The system, while the largest of its kind, still has flaws, according to Randy Dick, the NCAA's assistant director for health and safety. "In any given year, we are not getting every injury at every school, in every sport," Dick says. "With the new system, that will be eliminated."
The challenge in revising the system lies in the fact that the NCAA encapsulates such different schools, from 30,000-student Division-1 powerhouses to small Division-3 schools. Computer access, medical resources, and athletic training staff numbers vary greatly from school to school. Since athletic trainers input the data, the system needs to be simple to use, but still produce accurate and precise injury data.
The University of South Carolina (USC), one of the three groups to look at the system, proposed that the revised system be four-tiered. Athletic trainers at the first level, primarily smaller schools, would enter simple demographic data on all their players: the height, weight, sport, ethnicity, gender, and date of birth of every player at the school. Second-level schools would enter all the information that the current ISS requests, including how the athlete was injured, the type of practice or game he or she was injured in, and the condition of the playing surface. Large schools in the third level would be asked for detailed data on the injury—whether the player tore his or her rotator cuff completely or partially, how long he or she was sidelined, or perhaps even the method of treatment.
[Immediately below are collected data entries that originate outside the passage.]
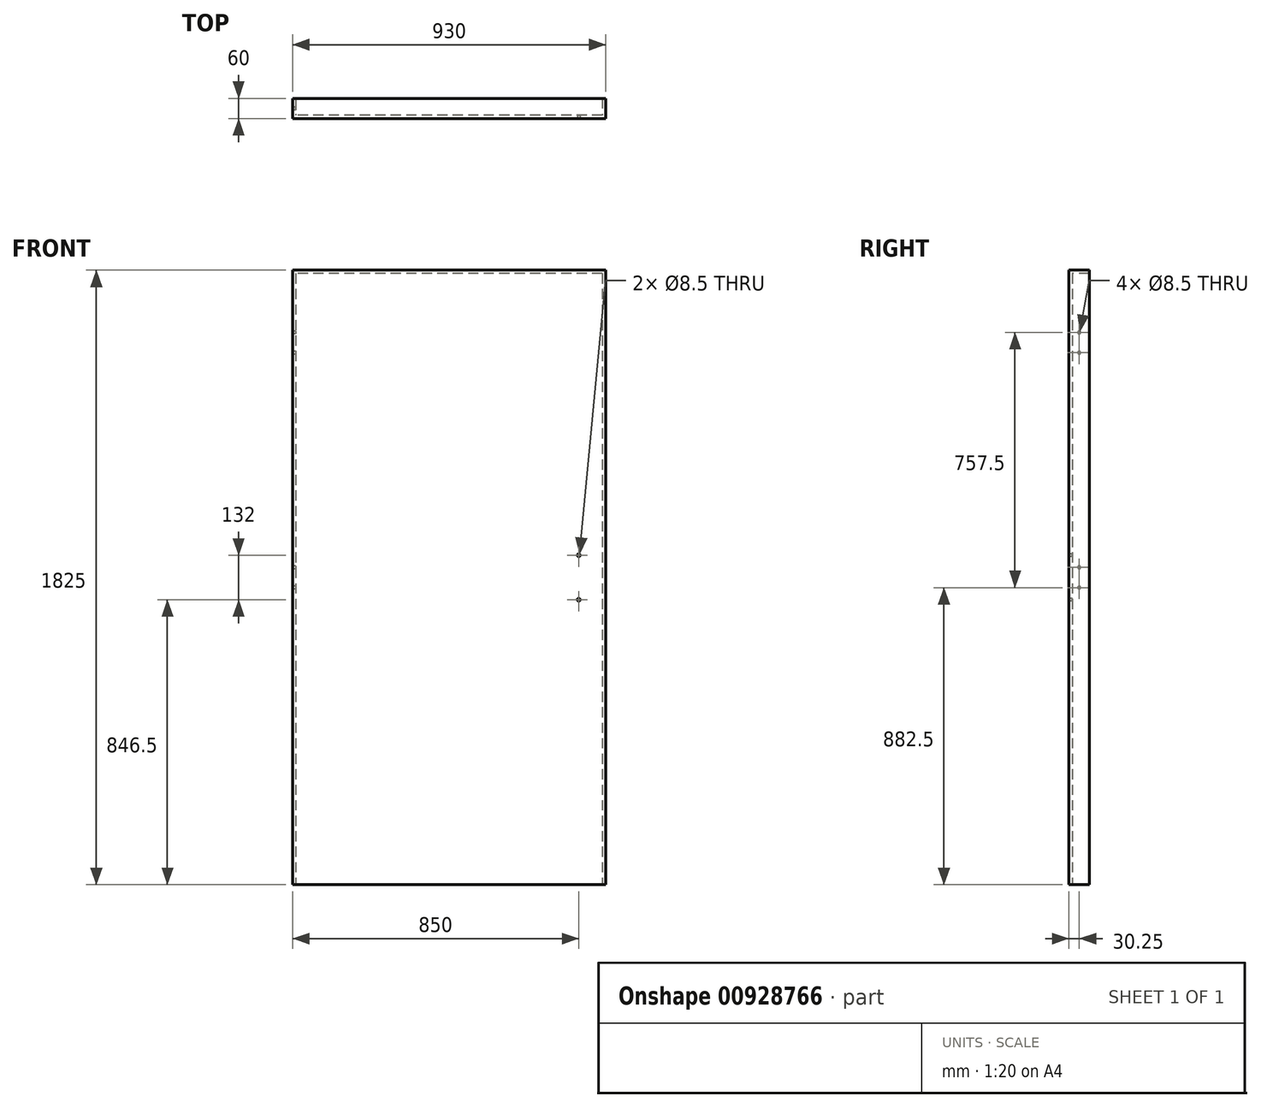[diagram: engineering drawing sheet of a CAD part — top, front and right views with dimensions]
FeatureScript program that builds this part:
annotation { "Feature Type Name" : "Feature", "Feature Type Description" : "" }
export const myFeature = defineFeature(function(context is Context, id is Id, definition is map)
    precondition{}
    {
        {
            var Q0;
            Q0=qCreatedBy(makeId("Front.planeOp"),FACE);
            var sketch = newSketch(context, id + "F0", { "sketchPlane" : qUnion([Q0])});
            skLineSegment(sketch, "E0.bottom", {"start": v(465, 912.5) * mm, "end": v(-465, 912.5) * mm});
            skLineSegment(sketch, "E0.top", {"start": v(465, -912.5) * mm, "end": v(-465, -912.5) * mm});
            skLineSegment(sketch, "E0.left", {"start": v(465, 912.5) * mm, "end": v(465, -912.5) * mm});
            skLineSegment(sketch, "E0.right", {"start": v(-465, 912.5) * mm, "end": v(-465, -912.5) * mm});
            skPoint(sketch, "E0.middle", {"position": v(0, 0) * mm});
            skSolve(sketch);
        }
        {
            var Q0;
            Q0=makeQuery(id+"F0.imprint","IMPRINT",FACE,{"disambiguationData":[TD([[makeQuery(id+"F0.imprint","IMPRINT",EDGE,{"derivedFrom":sQuery(id+"F0.wireOp",EDGE,"E0.bottom")}),1.0]])]});
            extrude(context, id + "F1", {"entities" : qUnion([Q0]), "depth" : 10 * mm, "offsetDistance" : 25 * mm});
        }
        {
            var Q0;
            Q0=makeQuery(id+"F1.opExtrude","CAP_FACE",FACE,{"disambiguationData":[OSD([sQuery(id+"F0.wireOp",EDGE,"E0.bottom"),sQuery(id+"F0.wireOp",EDGE,"E0.top"),sQuery(id+"F0.wireOp",EDGE,"E0.left"),sQuery(id+"F0.wireOp",EDGE,"E0.right")])],"isStart":true});
            var sketch = newSketch(context, id + "F2", { "sketchPlane" : qUnion([Q0])});
            skLineSegment(sketch, "E1.0", {"start": v(-465, 912.5) * mm, "end": v(465, 912.5) * mm});
            skLineSegment(sketch, "E2.0", {"start": v(465, 912.5) * mm, "end": v(465, -912.5) * mm});
            skLineSegment(sketch, "E3.0", {"start": v(455, 902.5) * mm, "end": v(455, -912.5) * mm});
            skLineSegment(sketch, "E3.1", {"start": v(-455, 902.5) * mm, "end": v(455, 902.5) * mm});
            skLineSegment(sketch, "E4", {"start": v(-465, 912.5) * mm, "end": v(-465, -912.5) * mm});
            skLineSegment(sketch, "E5.0", {"start": v(-455, 902.5) * mm, "end": v(-455, -912.5) * mm});
            skLineSegment(sketch, "E6", {"start": v(455, -912.5) * mm, "end": v(465, -912.5) * mm});
            skLineSegment(sketch, "E7", {"start": v(-455, -912.5) * mm, "end": v(-465, -912.5) * mm});
            skSolve(sketch);
        }
        {
            var Q0;
            {var subQ3=sQuery(id+"F2.wireOp",EDGE,"E1.0");Q0=makeQuery(id+"F2.imprint","IMPRINT",FACE,{"disambiguationData":[TD([[makeQuery(id+"F2.imprint","IMPRINT",EDGE,{"derivedFrom":subQ3}),-1.0]])]});}
            extrude(context, id + "F3", {"entities" : qUnion([Q0]), "operationType" : NewBodyOperationType.ADD, "depth" : 50 * mm, "offsetDistance" : 25 * mm});
        }
        {
            var Q0;
            Q0=makeQuery(id+"F1.opExtrude","CAP_FACE",FACE,{"disambiguationData":[OSD([sQuery(id+"F0.wireOp",EDGE,"E0.bottom"),sQuery(id+"F0.wireOp",EDGE,"E0.top"),sQuery(id+"F0.wireOp",EDGE,"E0.left"),sQuery(id+"F0.wireOp",EDGE,"E0.right")])],"isStart":false});
            var sketch = newSketch(context, id + "F4", { "sketchPlane" : qUnion([Q0])});
            skLineSegment(sketch, "E8", {"start": v(0, 0) * mm, "end": v(385, 0) * mm});
            skLineSegment(sketch, "E9", {"start": v(385, 66) * mm, "end": v(385, -66) * mm});
            skPoint(sketch, "E10", {"position": v(385, 66) * mm});
            skPoint(sketch, "E11", {"position": v(385, -66) * mm});
            skSolve(sketch);
        }
        {
            var Q0;
            Q0=sQuery(id+"F4.wireOp",VERTEX,"E10");
            var Q1;
            Q1=sQuery(id+"F4.wireOp",VERTEX,"E11");
            var Q2;
            Q2=makeQuery(id+"F1.opExtrude","SWEPT_BODY",BODY,{"disambiguationData":[OSD([sQuery(id+"F0.wireOp",EDGE,"E0.bottom"),sQuery(id+"F0.wireOp",EDGE,"E0.top"),sQuery(id+"F0.wireOp",EDGE,"E0.left"),sQuery(id+"F0.wireOp",EDGE,"E0.right")])]});
            hole(context, id + "F5", {"style" : HoleStyle.SIMPLE, "endStyle" : HoleEndStyle.THROUGH, "holeDiameter" : 8.5 * mm, "majorDiameter" : 5 * mm, "isTappedThrough" : true, "tappedDepth" : 12 * mm, "tapClearance" : 3, "locations" : qUnion([Q0, Q1]), "scope" : qUnion([Q2])});
        }
        {
            var Q0;
            Q0=makeQuery(id+"F3.boolean.opBoolean","MERGE",FACE,{"derivedFrom":[makeQuery(id+"F1.opExtrude","SWEPT_FACE",FACE,{"disambiguationData":[OSD([sQuery(id+"F0.wireOp",EDGE,"E0.right")])]}),makeQuery(id+"F3.opExtrude","SWEPT_FACE",FACE,{"disambiguationData":[OSD([sQuery(id+"F2.wireOp",EDGE,"E2.0")])]})]});
            var sketch = newSketch(context, id + "F6", { "sketchPlane" : qUnion([Q0])});
            skPoint(sketch, "E12", {"position": v(-20.25, 727.5) * mm});
            skPoint(sketch, "E13", {"position": v(-20.25, 667.5) * mm});
            skPoint(sketch, "E14", {"position": v(-20.25, 1157.5) * mm});
            skPoint(sketch, "E15", {"position": v(-20.25, 1097.5) * mm});
            skPoint(sketch, "E16", {"position": v(-20.25, 30) * mm});
            skPoint(sketch, "E17", {"position": v(-20.25, -30) * mm});
            skLineSegment(sketch, "E18", {"start": v(-20.25, 30) * mm, "end": v(-20.25, -30) * mm});
            skLineSegment(sketch, "E19", {"start": v(-20.25, 0) * mm, "end": v(0, 0) * mm});
            skSolve(sketch);
        }
        {
            var Q0;
            Q0=sQuery(id+"F6.wireOp",VERTEX,"E12");
            var Q1;
            Q1=sQuery(id+"F6.wireOp",VERTEX,"E13");
            var Q2;
            Q2=sQuery(id+"F6.wireOp",VERTEX,"E14");
            var Q3;
            Q3=sQuery(id+"F6.wireOp",VERTEX,"E15");
            var Q4;
            Q4=sQuery(id+"F6.wireOp",VERTEX,"E16");
            var Q5;
            Q5=sQuery(id+"F6.wireOp",VERTEX,"E17");
            var Q6;
            Q6=makeQuery(id+"F1.opExtrude","SWEPT_BODY",BODY,{"disambiguationData":[OSD([sQuery(id+"F0.wireOp",EDGE,"E0.bottom"),sQuery(id+"F0.wireOp",EDGE,"E0.top"),sQuery(id+"F0.wireOp",EDGE,"E0.left"),sQuery(id+"F0.wireOp",EDGE,"E0.right")])]});
            hole(context, id + "F7", {"style" : HoleStyle.SIMPLE, "endStyle" : HoleEndStyle.BLIND, "holeDiameter" : 8.5 * mm, "majorDiameter" : 5 * mm, "holeDepth" : 15 * mm, "isTappedThrough" : true, "tappedDepth" : 12 * mm, "tapClearance" : 3, "locations" : qUnion([Q0, Q1, Q2, Q3, Q4, Q5]), "scope" : qUnion([Q6])});
        }
    });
At the highest level would be "special watch" injuries, according to Tom Terrell, with USC's Department of Family and Preventative Medicine. For example, if the NCAA were to consider a rule requiring field hockey players to wear facemasks, they may ask a representative sample of schools to track facial injuries in the sport, Terrell say. Such a request hearkens back to the NCAA's founding in 1905, when President Teddy Roosevelt commissioned it to examine whether football should be banned due to its high rates of paralysis and death. Better rules made it a safer sport. In the 1970s, however, the rates spiked again, causing the association to outlaw "spearing," when a player topples another by ramming him with his head. The original ISS was created in 1982 to better monitor injuries in sports. By giving the association better tools to analyze injuries, the new system would modernize the NCAA's ultimate goal of making sports safer.
In addition to the four tiers, the system USC proposed would boast online technical assistance, a tutorial, regional presentations explaining how trainers can use the system, and some level of data sharing between the schools. Instituting a better definition of "injury" is also necessary, according to Terrell. The NCAA now defines an injury as anything that happens during a game, requires a trainer's intervention, and causes the player to miss at least one day of participation. By having such a limited definition, Terrell says, some injuries—like a subluxed shoulder that pops back into place so that a player can play in the next game—are overlooked. According to Dick, the University of North Carolina and a Utah-based group submitted similar proposals.
The new ISS may hold hope for the general public with orthopedic problems, as well. By creating a bigger database that details the mechanics and outcomes of nearly every type of sport-related injury, the NCAA may be able to help researchers better understand how they happen. In addition, the data may point to what schools are better than others at preventing injury and whether lower injury rates may be due to preseason training or post-game cool-down habits. "This data should be able to show you what sports you would want to avoid, what behaviors you might want to avoid, if you are prone to a certain type of injury," Dick says.
For now, however, the ball remains in the NCAA's court, so to speak, to decide which modifications it will adapt for its system of reporting injuries. "We are trying to put together a plan of attack and decide how much of the recommendations we will incorporate," Dick says. "We have not gotten down to the nuts and bolts of it."